====== Data for this task ======

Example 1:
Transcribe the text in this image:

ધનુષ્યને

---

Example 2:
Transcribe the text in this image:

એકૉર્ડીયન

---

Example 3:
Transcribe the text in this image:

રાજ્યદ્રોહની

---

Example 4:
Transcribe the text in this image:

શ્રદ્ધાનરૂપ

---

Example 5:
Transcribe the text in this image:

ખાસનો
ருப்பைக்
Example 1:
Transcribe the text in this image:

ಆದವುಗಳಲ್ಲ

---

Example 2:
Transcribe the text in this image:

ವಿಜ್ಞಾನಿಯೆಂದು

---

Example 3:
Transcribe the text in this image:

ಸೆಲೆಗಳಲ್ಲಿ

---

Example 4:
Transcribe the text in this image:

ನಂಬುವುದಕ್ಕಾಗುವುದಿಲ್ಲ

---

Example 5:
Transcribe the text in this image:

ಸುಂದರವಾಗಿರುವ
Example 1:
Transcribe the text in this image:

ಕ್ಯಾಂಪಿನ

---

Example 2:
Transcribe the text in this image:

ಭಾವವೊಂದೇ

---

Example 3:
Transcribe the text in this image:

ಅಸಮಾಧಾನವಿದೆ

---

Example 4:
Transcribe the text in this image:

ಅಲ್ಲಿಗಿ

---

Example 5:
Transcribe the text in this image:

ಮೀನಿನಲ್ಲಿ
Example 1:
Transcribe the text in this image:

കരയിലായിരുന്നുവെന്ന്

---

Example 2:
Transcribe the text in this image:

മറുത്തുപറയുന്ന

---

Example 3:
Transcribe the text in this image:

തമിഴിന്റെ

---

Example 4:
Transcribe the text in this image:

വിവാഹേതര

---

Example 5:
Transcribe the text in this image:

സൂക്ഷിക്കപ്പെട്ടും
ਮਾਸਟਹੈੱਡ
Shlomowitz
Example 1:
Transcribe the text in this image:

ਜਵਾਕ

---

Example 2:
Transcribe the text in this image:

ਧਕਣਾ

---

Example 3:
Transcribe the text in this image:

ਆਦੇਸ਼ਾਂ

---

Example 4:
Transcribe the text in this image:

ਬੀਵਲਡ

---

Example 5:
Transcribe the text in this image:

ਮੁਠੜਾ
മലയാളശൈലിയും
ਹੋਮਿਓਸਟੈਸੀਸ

======

Aim of the exercise:
Revise the entries so that each "Transcribe" becomes "Write out", and leave every other character as it stands.

Solution:
Example 1:
Write out the text in this image:

ધનુષ્યને

---

Example 2:
Write out the text in this image:

એકૉર્ડીયન

---

Example 3:
Write out the text in this image:

રાજ્યદ્રોહની

---

Example 4:
Write out the text in this image:

શ્રદ્ધાનરૂપ

---

Example 5:
Write out the text in this image:

ખાસનો
ருப்பைக்
Example 1:
Write out the text in this image:

ಆದವುಗಳಲ್ಲ

---

Example 2:
Write out the text in this image:

ವಿಜ್ಞಾನಿಯೆಂದು

---

Example 3:
Write out the text in this image:

ಸೆಲೆಗಳಲ್ಲಿ

---

Example 4:
Write out the text in this image:

ನಂಬುವುದಕ್ಕಾಗುವುದಿಲ್ಲ

---

Example 5:
Write out the text in this image:

ಸುಂದರವಾಗಿರುವ
Example 1:
Write out the text in this image:

ಕ್ಯಾಂಪಿನ

---

Example 2:
Write out the text in this image:

ಭಾವವೊಂದೇ

---

Example 3:
Write out the text in this image:

ಅಸಮಾಧಾನವಿದೆ

---

Example 4:
Write out the text in this image:

ಅಲ್ಲಿಗಿ

---

Example 5:
Write out the text in this image:

ಮೀನಿನಲ್ಲಿ
Example 1:
Write out the text in this image:

കരയിലായിരുന്നുവെന്ന്

---

Example 2:
Write out the text in this image:

മറുത്തുപറയുന്ന

---

Example 3:
Write out the text in this image:

തമിഴിന്റെ

---

Example 4:
Write out the text in this image:

വിവാഹേതര

---

Example 5:
Write out the text in this image:

സൂക്ഷിക്കപ്പെട്ടും
ਮਾਸਟਹੈੱਡ
Shlomowitz
Example 1:
Write out the text in this image:

ਜਵਾਕ

---

Example 2:
Write out the text in this image:

ਧਕਣਾ

---

Example 3:
Write out the text in this image:

ਆਦੇਸ਼ਾਂ

---

Example 4:
Write out the text in this image:

ਬੀਵਲਡ

---

Example 5:
Write out the text in this image:

ਮੁਠੜਾ
മലയാളശൈലിയും
ਹੋਮਿਓਸਟੈਸੀਸ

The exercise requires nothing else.